Most of the mainstream machine learning (ML) frameworks (e.g., Tensorflow, PyTorch, MXNet),
who use NVIDIA GPUs to accelerate performance, eventually call into well-optimized
CUDA kernels in libraries such as cuBLAS and cuDNN. One way to view these frameworks
is that they are wrappers that provide APIs in high-level programming language
(e.g., Python) around operator implementations in low-level CUDA code (e.g., matrix
multiplication in cuBLAS, dropout in cuDNN). Therefore, operators that are available
in these frameworks are completely determined by the software libraries, and programmers
are restricted to use those operators when implementing their ML models.

However, this is not the most efficient way, and one example is operator fusion,
i.e. instead of implementing a new operator at the Python level using multiple
existing operators, fuse them first at the CUDA kernel level and bubble the resulting
kernel up to the Python level as a new operator. Previous work by Jeremy Appleyard
et al. has shown that performance can be improved by using operator fusion due to
better cache locality and reduced overhead of launching GPU threads.
More broadly, compiler optimization techniques can be applied to generate kernel
dynamically targeted at a given ML model for performance improvement.

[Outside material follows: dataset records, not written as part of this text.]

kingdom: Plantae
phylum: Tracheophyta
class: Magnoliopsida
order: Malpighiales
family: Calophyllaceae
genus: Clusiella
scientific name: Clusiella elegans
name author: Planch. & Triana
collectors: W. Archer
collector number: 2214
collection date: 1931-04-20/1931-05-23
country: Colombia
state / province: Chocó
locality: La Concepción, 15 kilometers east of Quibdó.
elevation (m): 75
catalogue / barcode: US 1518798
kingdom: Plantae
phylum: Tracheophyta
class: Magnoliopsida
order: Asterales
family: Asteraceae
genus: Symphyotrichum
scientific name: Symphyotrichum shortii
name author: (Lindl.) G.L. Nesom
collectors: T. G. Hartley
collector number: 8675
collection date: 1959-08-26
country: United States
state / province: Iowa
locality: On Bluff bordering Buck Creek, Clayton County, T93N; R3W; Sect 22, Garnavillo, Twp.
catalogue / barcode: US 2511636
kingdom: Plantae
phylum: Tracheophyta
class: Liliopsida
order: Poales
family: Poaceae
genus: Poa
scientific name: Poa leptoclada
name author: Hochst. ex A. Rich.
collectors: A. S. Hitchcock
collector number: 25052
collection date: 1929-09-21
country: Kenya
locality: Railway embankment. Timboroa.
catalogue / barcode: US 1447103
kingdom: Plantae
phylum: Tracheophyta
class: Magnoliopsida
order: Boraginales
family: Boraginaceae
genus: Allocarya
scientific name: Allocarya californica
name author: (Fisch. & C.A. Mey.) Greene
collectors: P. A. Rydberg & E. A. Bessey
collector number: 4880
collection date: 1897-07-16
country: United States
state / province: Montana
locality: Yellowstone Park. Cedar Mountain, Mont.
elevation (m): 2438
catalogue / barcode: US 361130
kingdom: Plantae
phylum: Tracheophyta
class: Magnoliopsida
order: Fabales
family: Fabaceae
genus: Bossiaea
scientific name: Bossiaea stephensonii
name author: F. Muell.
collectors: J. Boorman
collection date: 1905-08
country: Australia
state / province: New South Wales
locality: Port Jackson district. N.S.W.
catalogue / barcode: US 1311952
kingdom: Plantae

This presentation will cover the recent trend in ML compilers, including Halide,
TVM, Tensor Comprehensions, and Tensorflow XLA. We begin by providing motivating
examples why ML compilers can give us performance benefits compared with legacy
frameworks. We then discuss about each state-of-the-art compiler in details,
starting from Halide which first came out in 2013 as a language and compiler
that targets image processing pipelines. Finally, we wrap up our presentation
by providing possible future directions.